STUDIO CITY (CBSLA) — Family, fans and former bandmates of late Soundgarden singer Chris Cornell gathered in the frontman’s hometown this weekend for the unveiling of a life-sized statue in his honor.
The bronze likeness was uncovered Sunday by Cornell’s widow Vicky and the couple’s three children outside Seattle’s Museum of Pop Culture, CBS affiliate KIRO reported.
“It’s a reflection of his light, a light that shone through his music and touched millions,” Cornell was quoted in Rolling Stone as saying. “A light that he used to illuminate our lives, and a light that will continue to inspire those in the future.
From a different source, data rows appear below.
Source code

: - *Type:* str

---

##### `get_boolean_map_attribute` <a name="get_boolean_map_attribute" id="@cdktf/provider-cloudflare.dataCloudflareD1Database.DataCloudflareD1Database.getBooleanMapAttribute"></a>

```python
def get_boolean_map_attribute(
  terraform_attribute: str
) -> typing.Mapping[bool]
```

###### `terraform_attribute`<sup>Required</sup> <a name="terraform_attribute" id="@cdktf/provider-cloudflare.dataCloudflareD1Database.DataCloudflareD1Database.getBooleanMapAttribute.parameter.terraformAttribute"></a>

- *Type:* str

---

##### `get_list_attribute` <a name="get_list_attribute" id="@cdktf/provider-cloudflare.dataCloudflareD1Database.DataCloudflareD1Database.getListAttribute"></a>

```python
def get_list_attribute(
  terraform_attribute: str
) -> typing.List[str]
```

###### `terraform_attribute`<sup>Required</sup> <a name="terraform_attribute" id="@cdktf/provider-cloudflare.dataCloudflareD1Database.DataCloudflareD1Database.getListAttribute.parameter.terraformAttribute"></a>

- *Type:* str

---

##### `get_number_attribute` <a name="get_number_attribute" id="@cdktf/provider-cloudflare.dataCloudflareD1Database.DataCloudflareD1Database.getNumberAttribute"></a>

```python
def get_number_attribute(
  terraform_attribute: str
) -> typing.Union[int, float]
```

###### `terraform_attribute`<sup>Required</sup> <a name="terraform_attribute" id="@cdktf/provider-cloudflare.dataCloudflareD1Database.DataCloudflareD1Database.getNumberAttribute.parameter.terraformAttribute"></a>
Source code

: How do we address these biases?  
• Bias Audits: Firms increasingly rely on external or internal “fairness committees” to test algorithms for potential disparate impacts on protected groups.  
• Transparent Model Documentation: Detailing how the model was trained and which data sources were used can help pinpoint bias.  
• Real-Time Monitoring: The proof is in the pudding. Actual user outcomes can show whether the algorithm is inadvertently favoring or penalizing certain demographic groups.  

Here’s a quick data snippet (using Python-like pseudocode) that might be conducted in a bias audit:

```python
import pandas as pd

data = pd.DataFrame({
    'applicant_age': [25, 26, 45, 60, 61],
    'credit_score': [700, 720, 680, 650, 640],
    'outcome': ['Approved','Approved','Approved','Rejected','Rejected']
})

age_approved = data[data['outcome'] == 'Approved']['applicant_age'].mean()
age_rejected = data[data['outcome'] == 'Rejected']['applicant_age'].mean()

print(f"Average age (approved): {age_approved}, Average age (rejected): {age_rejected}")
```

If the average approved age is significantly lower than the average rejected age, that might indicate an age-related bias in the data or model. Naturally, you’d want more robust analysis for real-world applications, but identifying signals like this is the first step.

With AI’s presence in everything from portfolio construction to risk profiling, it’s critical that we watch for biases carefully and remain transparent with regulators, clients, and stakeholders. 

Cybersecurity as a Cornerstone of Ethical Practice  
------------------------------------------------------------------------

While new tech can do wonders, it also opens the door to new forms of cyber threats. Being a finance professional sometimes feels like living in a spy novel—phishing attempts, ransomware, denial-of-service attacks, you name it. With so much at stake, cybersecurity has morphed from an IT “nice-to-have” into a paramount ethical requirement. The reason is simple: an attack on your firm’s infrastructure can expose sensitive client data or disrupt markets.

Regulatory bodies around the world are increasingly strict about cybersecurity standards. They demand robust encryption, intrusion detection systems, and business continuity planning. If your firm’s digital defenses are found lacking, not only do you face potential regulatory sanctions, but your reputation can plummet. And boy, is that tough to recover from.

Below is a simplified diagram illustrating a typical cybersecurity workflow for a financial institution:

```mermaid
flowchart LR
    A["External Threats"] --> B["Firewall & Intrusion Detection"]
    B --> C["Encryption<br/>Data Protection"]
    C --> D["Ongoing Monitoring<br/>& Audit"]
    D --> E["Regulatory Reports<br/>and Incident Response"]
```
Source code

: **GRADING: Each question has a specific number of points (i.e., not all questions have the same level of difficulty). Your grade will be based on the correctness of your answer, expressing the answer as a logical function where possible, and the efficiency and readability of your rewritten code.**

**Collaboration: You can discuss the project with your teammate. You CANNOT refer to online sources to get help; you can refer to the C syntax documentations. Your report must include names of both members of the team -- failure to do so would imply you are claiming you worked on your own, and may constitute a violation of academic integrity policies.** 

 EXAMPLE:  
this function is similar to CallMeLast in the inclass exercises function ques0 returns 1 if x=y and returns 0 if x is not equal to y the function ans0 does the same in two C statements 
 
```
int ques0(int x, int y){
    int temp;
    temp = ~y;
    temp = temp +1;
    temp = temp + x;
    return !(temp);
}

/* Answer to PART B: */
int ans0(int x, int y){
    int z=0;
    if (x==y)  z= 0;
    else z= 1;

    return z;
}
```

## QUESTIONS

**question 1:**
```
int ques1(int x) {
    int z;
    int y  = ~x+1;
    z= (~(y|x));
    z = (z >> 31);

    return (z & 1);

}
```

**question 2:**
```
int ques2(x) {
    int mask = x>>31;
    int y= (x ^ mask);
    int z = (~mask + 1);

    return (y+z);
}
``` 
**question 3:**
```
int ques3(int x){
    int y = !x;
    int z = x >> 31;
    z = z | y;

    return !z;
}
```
This statue represents that light — a beautiful, powerful, incomparable presence in a hometown worthy of someone as special as Chris.”
According to the magazine, Cornell’s Soundgarden bandmates Kim Thayil, Matt Cameron and Ben Shepherd were at the ceremony, saying it was “a lot to take in.”
“There were so many moments [with Chris] that impacted my development as a musician and later on, just as friends,” said Cameron, the band’s former drummer.
Cornell was found dead in a Detroit hotel room in May 2017, the result of an apparent suicide by hanging. It was initially speculated narcotics or medication might have contributed to his death, but a coroner’s report concluded otherwise. A month after Cornell’s death, Linkin Park’s Chester Bennington, a close friend of Cornell, died in an apparent suicide. The singers’ deaths have once again turned a spotlight on the importance of mental health in the face of drug addiction, which both men experienced.
Cornell, who was also the singer of the bands Audioslave and Temple of the Dog, as a well as a solo artist, was 52 when he died. Soundgarden won two Grammys for songs on their seminal 1994 album “Superunknown.”